Farmers are walking through a nursery in Nigeria to collect Moringa plants that will help fight the effects of climate change.

Farmers walking through the nursery, to pick up seedlings from the Moringa tree. The Fuel Wood Balance project implemented by Oxfam and partners in Katsina State, Nigeria, aims to combat desertification and encourages the adoption and promotion of agroforestry models with more than 5.5 million additional trees to help mitigate climate change effects while reducing fuel wood demand.

Covid-19: towards a solidarity and ecological economy and societies

The current global crisis offers unprecedented opportunities to build more future-oriented, united, and ecological societies.

In a media briefing dated April 9, 2020 entitled Dignity not Destitution, Oxfam declared: “The stimulus packages announced in response to te pandemic must not make the same mistakes. (…) Governments have the power and the responsibility to act now and to set in train profound changes to make our economy more human and more fit to address the climate emergency, keeping alive the chance of limiting global heating to 1.5°C.”

There is strong scientific evidence demonstrating the link between climate change and weather extremes and their adverse effects on public health resulting from epidemics. The manmade destruction of natural habitats increases the risk of the emergence of diseases and the spread of pathogens. In fact, studies show that the Ebola virus has appeared more frequently in areas of West and Central Africa that have recently undergone deforestation. Covid-19, like Ebola, is also an environmental crisis that has led to an unprecedented health crisis.

Combatting inequalities in the face of risks

This crisis will certainly not be the last, unfortunately, and West Africa is in double jeopardy because of its extreme vulnerability to worsening climate impacts and disasters. Ensuring the health and well-being of all cannot be achieved without reducing risk factors. Sound ecosystems and the protection of the environment offer the best chances to reduce the existential threat of the next great pandemic and are absolutely necessary to contribute to a better and healthier future. But efforts will be in vain if nothing is done to address the underlying causes of vulnerabilities. It is a fact: the impact of crises weighs very unequally on the weakest and poorest people, and inequalities - of wealth and power, and linked to gender... - are an inseparable component of crises since they inevitably make these populations more vulnerable. All of this must, therefore, push governments to take all the preventive measures that current global crises such as the Covid-19 epidemic and climate change require from us in order to reduce our global and collective vulnerability, across borders.

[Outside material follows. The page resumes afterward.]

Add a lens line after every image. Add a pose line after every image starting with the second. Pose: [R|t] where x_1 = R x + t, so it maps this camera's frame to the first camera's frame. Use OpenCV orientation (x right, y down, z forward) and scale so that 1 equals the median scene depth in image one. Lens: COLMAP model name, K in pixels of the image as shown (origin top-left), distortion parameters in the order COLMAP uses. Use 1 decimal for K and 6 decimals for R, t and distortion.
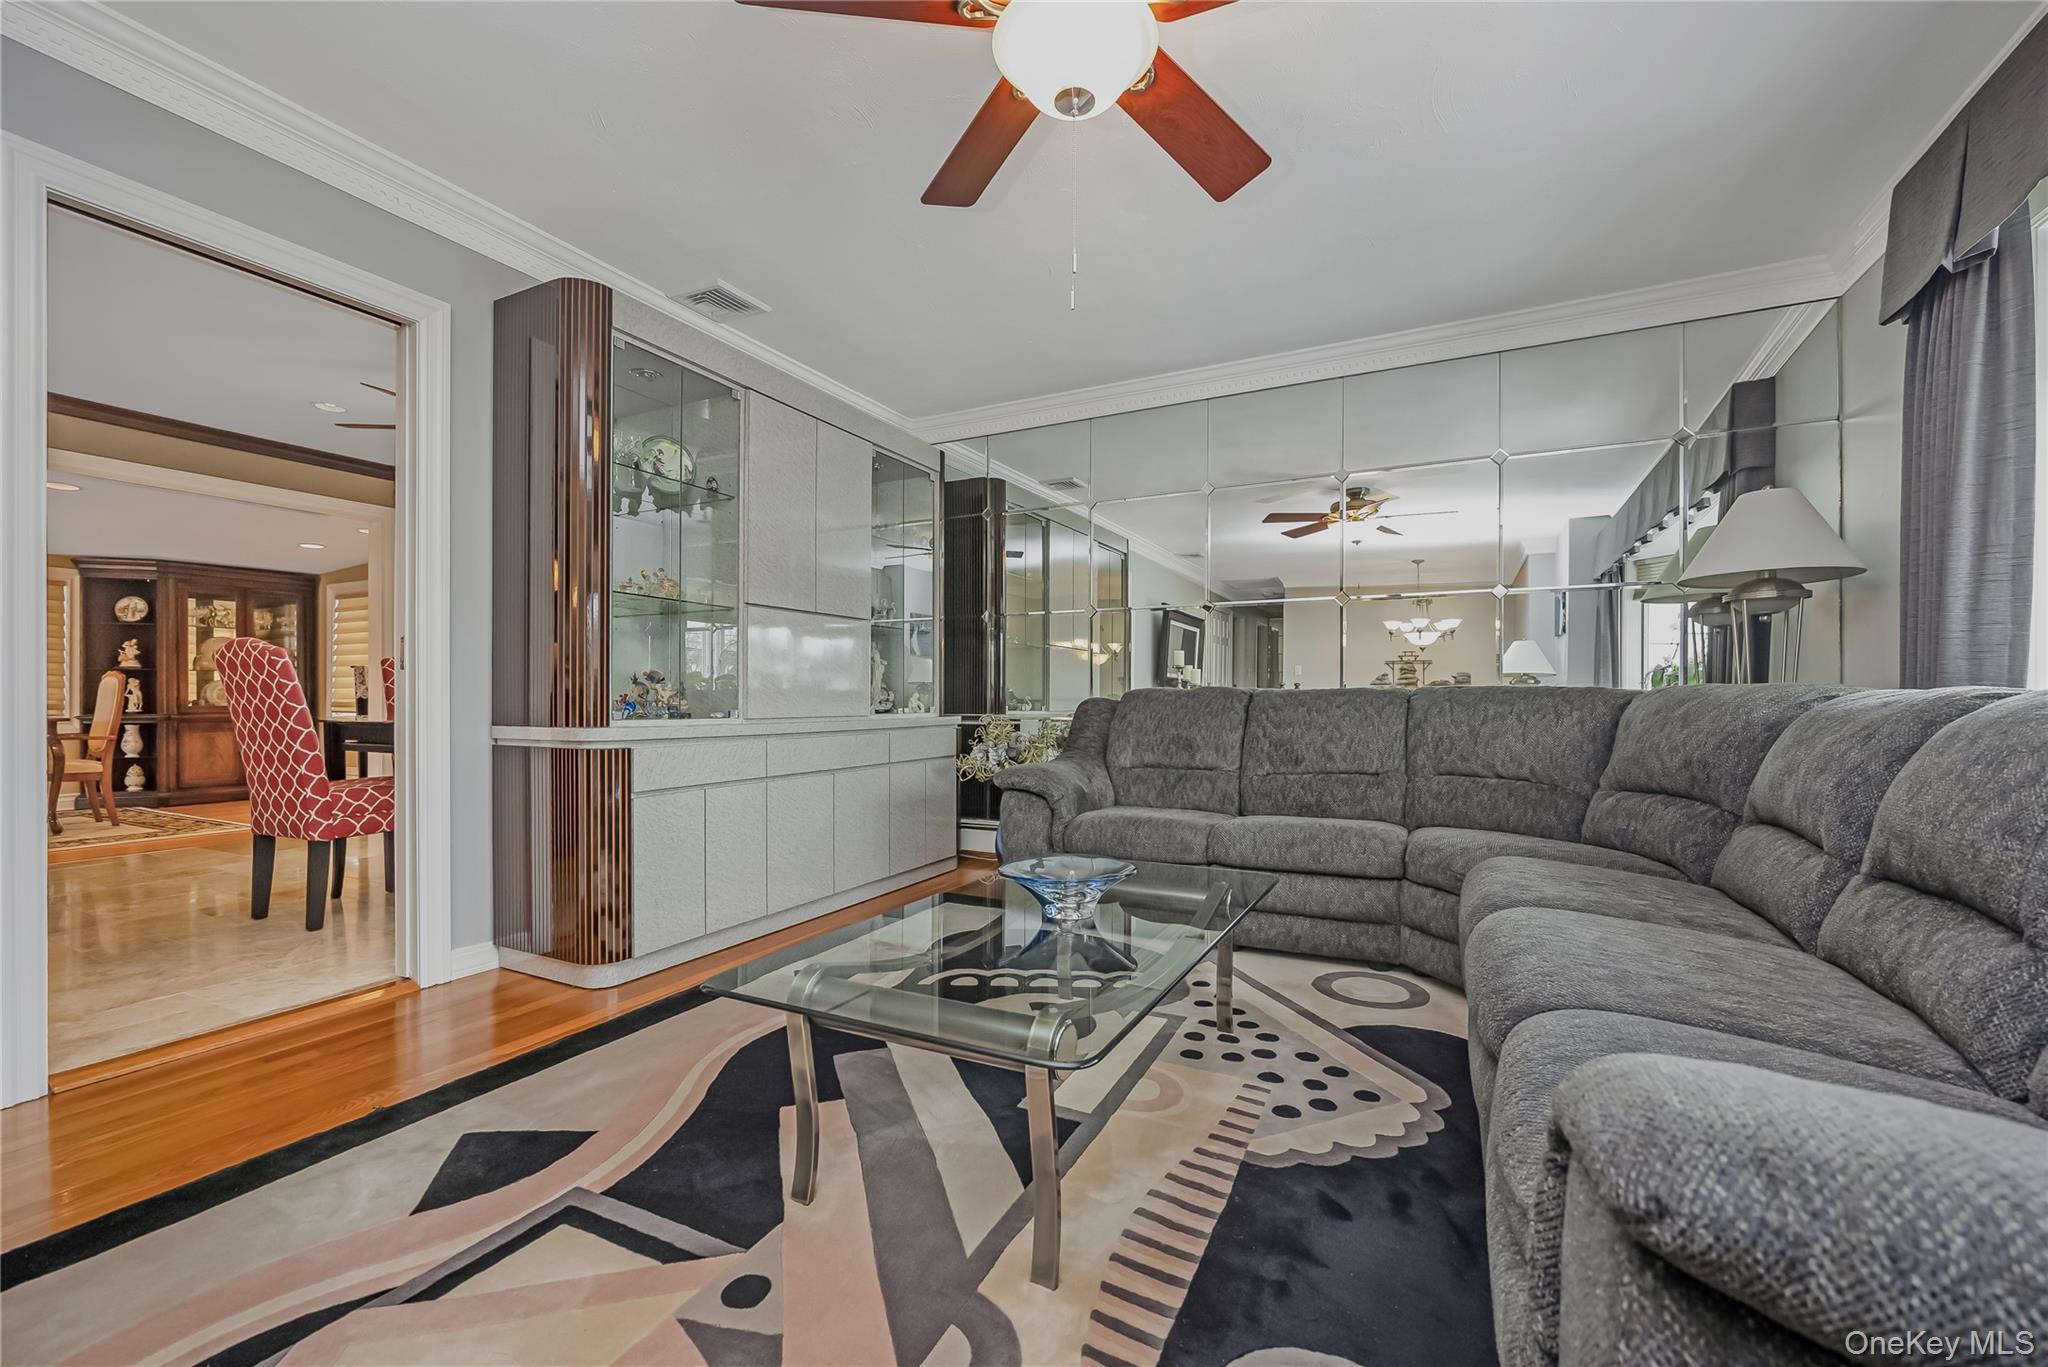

The Covid-19 crisis is a wake-up call to build more inclusive and sustainable societies and economies, in line with planetary boundaries, where everyone has their fundamental rights guaranteed and does not unfairly bear the risks created by the current system. To do this, the States must take measures to combat the injustice of poverty and privileges and protect the most vulnerable in the face of structural inequalities and increasing risks. In a briefing paper published in 2013 entitled No accident: Resilience and the Inequality of Risk, Oxfam asserted: “The ambition must not just be to help people survive one shock after another, but to help them thrive despite shocks, stresses, and uncertainty.” This is all the more true and pressing today.

Tackling Covid-19 in a responsible manner

We must not let the Covid-19 crisis jeopardize the implementation of the 2030 Agenda for Sustainable Development and the Paris Agreement. On the contrary, any measure taken to fight this pandemic and revitalize the world economy must take into consideration the challenges posed by the global climate crisis and put in place a trajectory for green, and above all human, growth, and development. Economic rescue and recovery plans should not be limited to replenishing the losses suffered by businesses but should condition financial support to concrete measures in favor of fairer and more sustainable economic models. For example, with regard to the agri-food sector, States should encourage strategies centered on the preservation of natural resources and the regeneration of ecosystems which form an effective bulwark against health threats, in particular through environment-friendly and climate-smart agricultural and food systems.

Considering the scale of needs, countries must imperatively catalyze other types of investment, particularly private investment, to help achieve their climate commitments while enabling the mobilization of public resources towards priority sectors such as health and social protection. States must also not give up on their efforts to achieve global carbon neutrality by 2050, otherwise, societies around the world will have to tackle far more serious threats than this coronavirus. In this sense, the international community must continue to support and promote climate adaptation, mitigation and resilience-building strategies: we can only come out stronger and better prepared overall when we will have to deal with the next big crisis.

The recovery from the Covid-19 crisis is truly our best ally to bring about a paradigm shift, rethink our development models, and implement strategies and technologies that respect the climate, nature,z, and serve humankind.